Monday, March 3, 2003

DENIAL, March, 2003

DENIAL

I’d like to end this month’s newsletter with a few thoughts about the subject of “DENIAL.” I’ve been doing some rethinking about my use of this word. I realize that I’ve been making excuses for some of your gay husbands by suggesting that they are in “denial.” When husbands eventually admit to having gay sex but state they didn’t think this was “gay,” they often say it’s because they were in “denial.” In fact, I honestly believe that their gay peers also buy into this thinking. But now I think it only serves as another excuse for dishonesty. It kinda sounds good to the unsuspecting mind. “I’m sorry honey, I would have told you years ago, but I didn’t know. I didn’t understand. I was in a state of DENIAL!!!” And when a gay husband uses this as his excuse, it actually makes a horrible situation seem just a little better. It takes some of the stabbing sting away from our psyche. It generates a sort of “win-win” situation all the way around.

How? Well, let’s face it. If your husband says that he was in “DENIAL,” that means he wasn’t consciously or purposely betraying you. In fact, he wasn’t technically cheating on you. He swears he never really enjoyed it. In some cases, he can barely even remember it. He had absolutely no emotional attachments to the stranger that he spent a few quick moments with. His “thinking head” was in such a different place than his “sexual head” that he never even realized that it happened during those weeks, months or in some cases, years. How can you possibly hold this against him? He was almost like, well, for lack of a better word, a VICTIM.

Whew! Don’t you feel better? I would. And, there are even some extra bonus points here. You have more peace of mind than before because your gay husband really loves you and those momentary encounters, which only were a few seconds in a vast sea of time were simply that—momentary “BLACK-OUTS” where your honey can’t remember what happened. He can’t even remember how it started or ended. It is just a blank spot in his subconscious or, hmmm, unconscious, so to speak. He has no recollection of the actual person whom it happened with, and don’t even think about a name. There was no name. The face is a blur for sure. And after it happened, it was tucked away, or shall I say thrown away from his mind, never to return.

When gay husbands refer to “DENIAL,” I realize it means that they were acting on their needs to sexually fulfill their homosexuality. “DENIAL” really means that they don’t dare tell you, their wives, lest you should understand what the real problem is in your marriage. The only one I think they are really in denial to is you. When you ask your husband what the real problem is in the marriage, he will DENY there is a “real” problem. When he stops making love to you and you ask him why, he’ll once again deny that there’s a problem. In fact, anything you ask him that even alludes to homosexuality—bam! There must be something wrong with you because your husband DENIES he has a problem.

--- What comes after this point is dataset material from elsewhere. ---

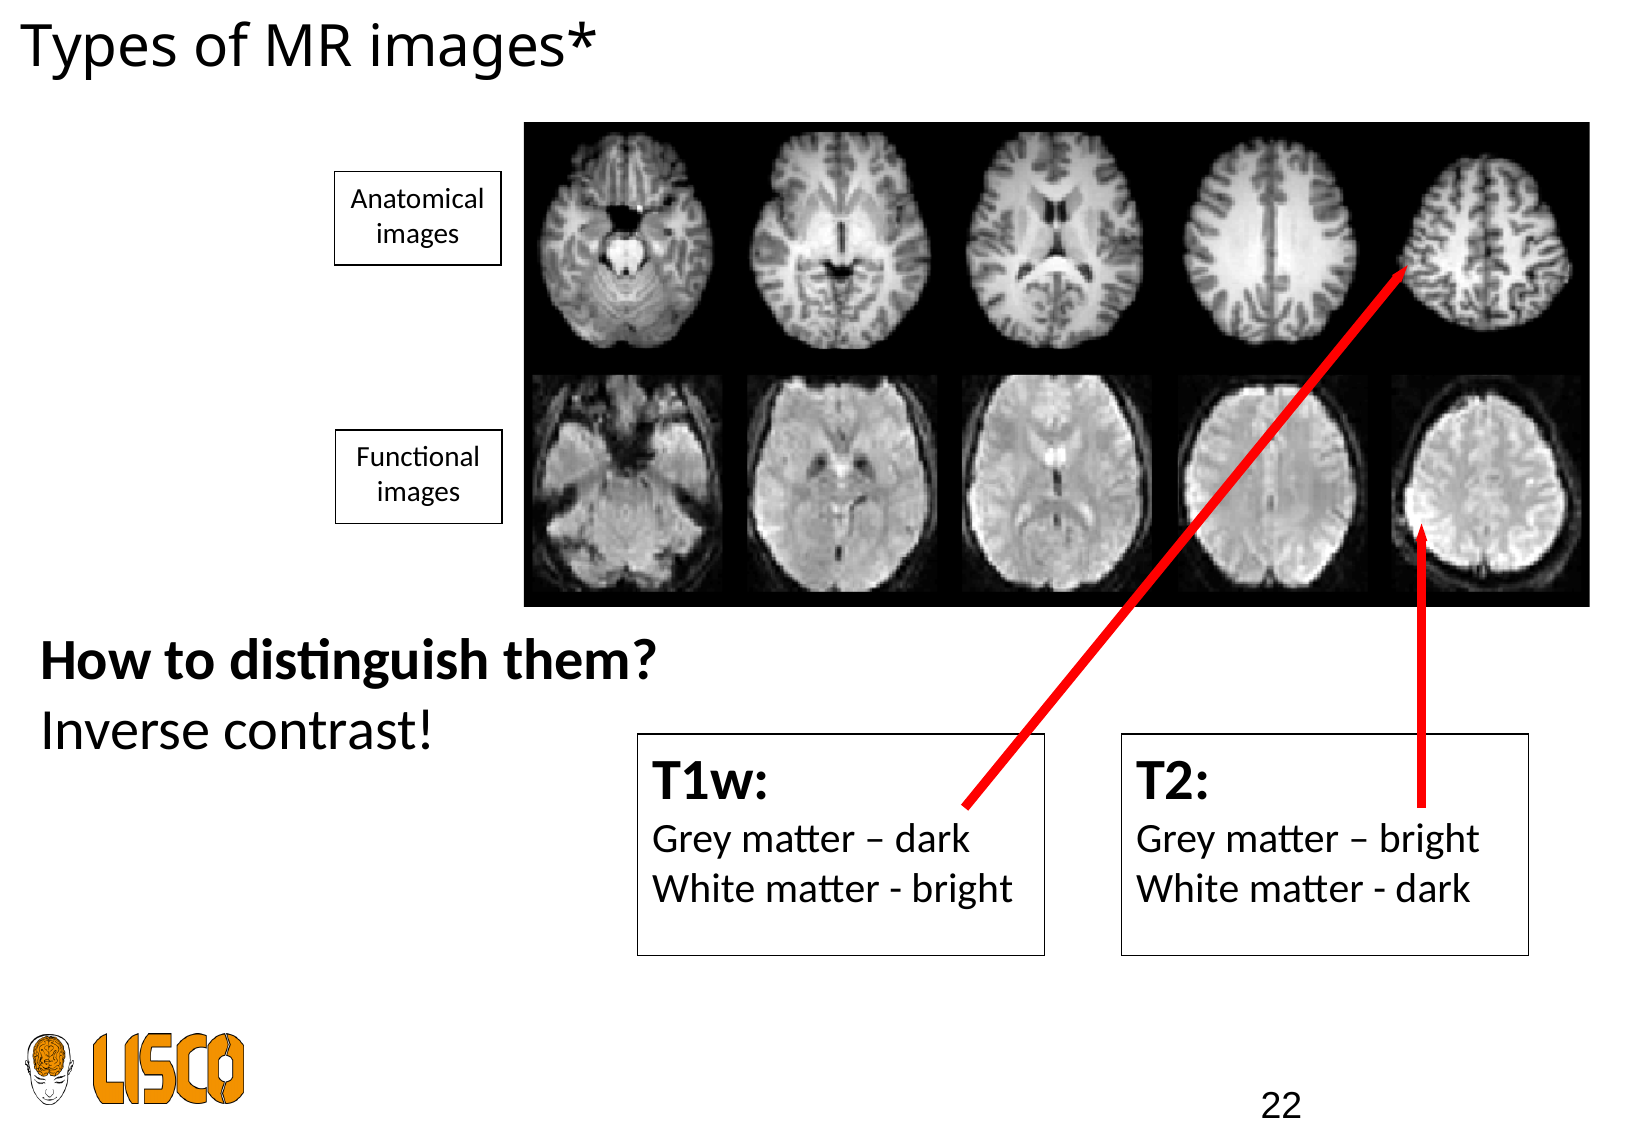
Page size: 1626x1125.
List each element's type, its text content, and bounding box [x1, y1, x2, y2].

It’s really difficult for me to “swallow” the line about DENIAL at this stage of time. I have done things that I’m not proud of in my life, but I never pretended to myself that I hadn’t done them. I try to live up to my responsibilities and don’t look to peddle them off elsewhere. As horrifying as acting on gay sexual urges may have seemed at any particular moment during a marriage, once the deed is done, it’s done. Using DENIAL as a tactic to keep running away from the truth seems pretty lame. I’m not saying you have to shout it from the rooftops, but I do think that you need to you need to tell the person whom you married and promised to be honest with for better or worse. Yes, this is worse, but let’s be fair here. Your wife hasn’t done anything wrong except try to love you. Why can you love her enough to be truthful? Because you are in denial? No, I don’t think so. Let’s call it what it is—namely CONSCIENCE FAILURE.